Drink vodka until you think you can see that special spark in Megan. Note: I'm still drinking.

THE GREATEST SCENE IN THE HISTORY OF "MAD MEN"
peggy joan scene mad men finale
(Image from gifparty.tumblr.com)

If there was an excuse of this hellacious turn of events, it was to create this vignette between Peggy and Joan. I suggest you go to iTunes or your DVR or just drive to the AMC offices and watch it for the remainder of the day. Oh, the joyous GIFs that will be created of this scene. Oh the pleasure of seeing Joan say, "Whatever could be on your mind?" when Peggy opens the door. The smoking. Joan's matching earrings and pen. The laughter. The smoking. The use of the word "bullshit." Thanks for at least giving us this M.W. Oh, also, Joan's still preggers and pretending it's Frying Pan Head's baby. Too bad that child will never meet his fake father because he's guaranteed to die at Vietnam.

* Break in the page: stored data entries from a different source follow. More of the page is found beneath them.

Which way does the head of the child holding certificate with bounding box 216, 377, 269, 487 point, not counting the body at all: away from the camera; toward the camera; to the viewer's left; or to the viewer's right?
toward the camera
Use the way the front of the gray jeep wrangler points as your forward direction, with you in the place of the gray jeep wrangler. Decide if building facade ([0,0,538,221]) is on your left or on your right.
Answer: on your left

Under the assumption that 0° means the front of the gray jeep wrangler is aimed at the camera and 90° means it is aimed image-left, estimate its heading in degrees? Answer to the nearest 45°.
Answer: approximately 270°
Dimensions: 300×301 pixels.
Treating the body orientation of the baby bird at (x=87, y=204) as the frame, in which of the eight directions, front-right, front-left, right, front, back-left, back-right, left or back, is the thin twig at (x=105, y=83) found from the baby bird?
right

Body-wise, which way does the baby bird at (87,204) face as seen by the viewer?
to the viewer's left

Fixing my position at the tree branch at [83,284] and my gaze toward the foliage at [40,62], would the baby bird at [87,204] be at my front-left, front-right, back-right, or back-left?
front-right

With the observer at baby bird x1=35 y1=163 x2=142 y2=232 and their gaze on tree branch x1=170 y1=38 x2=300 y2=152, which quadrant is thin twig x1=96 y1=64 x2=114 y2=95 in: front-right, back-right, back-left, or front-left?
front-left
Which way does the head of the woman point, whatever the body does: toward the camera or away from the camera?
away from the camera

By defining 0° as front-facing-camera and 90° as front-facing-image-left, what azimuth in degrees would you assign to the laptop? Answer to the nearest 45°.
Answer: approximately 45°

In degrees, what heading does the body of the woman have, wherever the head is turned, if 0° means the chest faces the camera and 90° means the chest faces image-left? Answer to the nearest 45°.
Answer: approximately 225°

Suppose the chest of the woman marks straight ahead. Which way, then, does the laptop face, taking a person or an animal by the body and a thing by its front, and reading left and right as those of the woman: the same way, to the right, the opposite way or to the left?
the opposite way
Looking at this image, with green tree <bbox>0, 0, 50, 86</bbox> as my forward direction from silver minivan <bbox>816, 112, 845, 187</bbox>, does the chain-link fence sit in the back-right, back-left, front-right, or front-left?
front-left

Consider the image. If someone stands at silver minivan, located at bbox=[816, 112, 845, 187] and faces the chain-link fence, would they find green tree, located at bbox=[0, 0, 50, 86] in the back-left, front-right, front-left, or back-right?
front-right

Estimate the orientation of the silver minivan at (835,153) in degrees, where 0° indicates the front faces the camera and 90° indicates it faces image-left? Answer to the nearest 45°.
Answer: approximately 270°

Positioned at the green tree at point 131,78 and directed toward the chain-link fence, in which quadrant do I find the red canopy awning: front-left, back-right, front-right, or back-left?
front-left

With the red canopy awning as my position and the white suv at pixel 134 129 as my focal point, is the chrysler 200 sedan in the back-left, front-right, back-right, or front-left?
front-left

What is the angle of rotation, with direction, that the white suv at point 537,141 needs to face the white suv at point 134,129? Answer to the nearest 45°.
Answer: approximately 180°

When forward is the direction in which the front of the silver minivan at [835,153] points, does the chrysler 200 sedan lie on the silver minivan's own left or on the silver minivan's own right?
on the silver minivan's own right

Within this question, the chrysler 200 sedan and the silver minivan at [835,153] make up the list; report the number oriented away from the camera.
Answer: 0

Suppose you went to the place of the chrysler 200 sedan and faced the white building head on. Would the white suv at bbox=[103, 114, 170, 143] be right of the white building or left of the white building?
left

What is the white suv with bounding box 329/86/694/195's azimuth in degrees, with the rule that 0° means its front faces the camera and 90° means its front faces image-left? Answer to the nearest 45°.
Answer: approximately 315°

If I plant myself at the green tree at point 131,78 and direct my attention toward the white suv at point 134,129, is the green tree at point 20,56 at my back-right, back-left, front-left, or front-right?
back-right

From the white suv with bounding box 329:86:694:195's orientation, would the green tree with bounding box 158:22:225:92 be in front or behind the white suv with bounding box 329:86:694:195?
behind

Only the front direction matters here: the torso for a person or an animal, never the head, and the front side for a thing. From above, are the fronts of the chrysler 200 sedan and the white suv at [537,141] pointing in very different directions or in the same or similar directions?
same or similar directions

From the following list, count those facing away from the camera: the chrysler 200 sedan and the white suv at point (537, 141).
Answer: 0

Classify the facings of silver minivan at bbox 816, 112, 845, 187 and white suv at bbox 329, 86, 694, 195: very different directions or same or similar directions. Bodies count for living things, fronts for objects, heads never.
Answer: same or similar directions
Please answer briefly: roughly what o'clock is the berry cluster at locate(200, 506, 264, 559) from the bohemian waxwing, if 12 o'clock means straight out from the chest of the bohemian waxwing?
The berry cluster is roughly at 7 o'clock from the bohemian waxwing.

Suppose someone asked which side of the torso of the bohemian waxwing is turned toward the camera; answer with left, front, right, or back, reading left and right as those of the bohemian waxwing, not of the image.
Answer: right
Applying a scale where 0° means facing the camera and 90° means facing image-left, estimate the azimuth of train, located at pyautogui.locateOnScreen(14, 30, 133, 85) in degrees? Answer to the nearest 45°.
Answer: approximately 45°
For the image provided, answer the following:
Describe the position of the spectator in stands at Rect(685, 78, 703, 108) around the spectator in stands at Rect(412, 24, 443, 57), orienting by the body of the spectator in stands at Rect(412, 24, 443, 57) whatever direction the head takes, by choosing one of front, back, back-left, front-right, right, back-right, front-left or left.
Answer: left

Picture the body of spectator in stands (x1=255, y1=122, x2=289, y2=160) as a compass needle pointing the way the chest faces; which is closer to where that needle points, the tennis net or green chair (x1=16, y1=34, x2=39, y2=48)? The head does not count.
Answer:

Drink a martini -- there is still some good in the world.


That'll Be One Ocean Poop for You

I need everyone to total-recall the moment earlier in the season when we saw Faye breaking up with someone in the office phone booth. Because of this we know she's not going to take this Double D heartbreak lying down. So, when he finally nuts up to call her, she's like cut the coffee crap and give it to me now you asshat. Faye is half-crying, but she still manages to offer Don a great deal on space in The New York Times for his breakup ad. At this point, I was just wondering what horror would come next and we cut to Betty twiddling her thumbs in the empty Draper compound waiting for something. She plays it off like she's so confused, which is believable because she's Betty, but as they share a tiny cup of booze from the cabinet, you know it was a plan. Betty's ready to make her move when Don mentions he's engaged -- shutting down the idea of for old-times'-sake nookie (which really would have made amends for the whole episode for me). What joyous fun for Betty (and truly everyone)! Somebody's going to have a lot to talk about with the child psychologist next week.

Drink more booze from your Dixie cup -- it's ovah.

Wow. So I guess this is what happens when you leave New York. Next season will just be Don Draper's own production of "Equus," while the rest of the world reels. Overall, I thought the season was fatast-balls, but did anyone else think this whole Megan proposal just felt a little cheap? It's not surprising Faye and he didn't work, but did he really have to jump completely into this Megan fling? Though, I'm putting five bucks down that they never get actually married. Five bucks and my own life. Here's to hoping I win that bet.

Also, thank you guys for reading this season. It's been good times a-go-go and wonderful to hear your comments and kind words. I'll be playing with my Joan sock puppet until we meet again.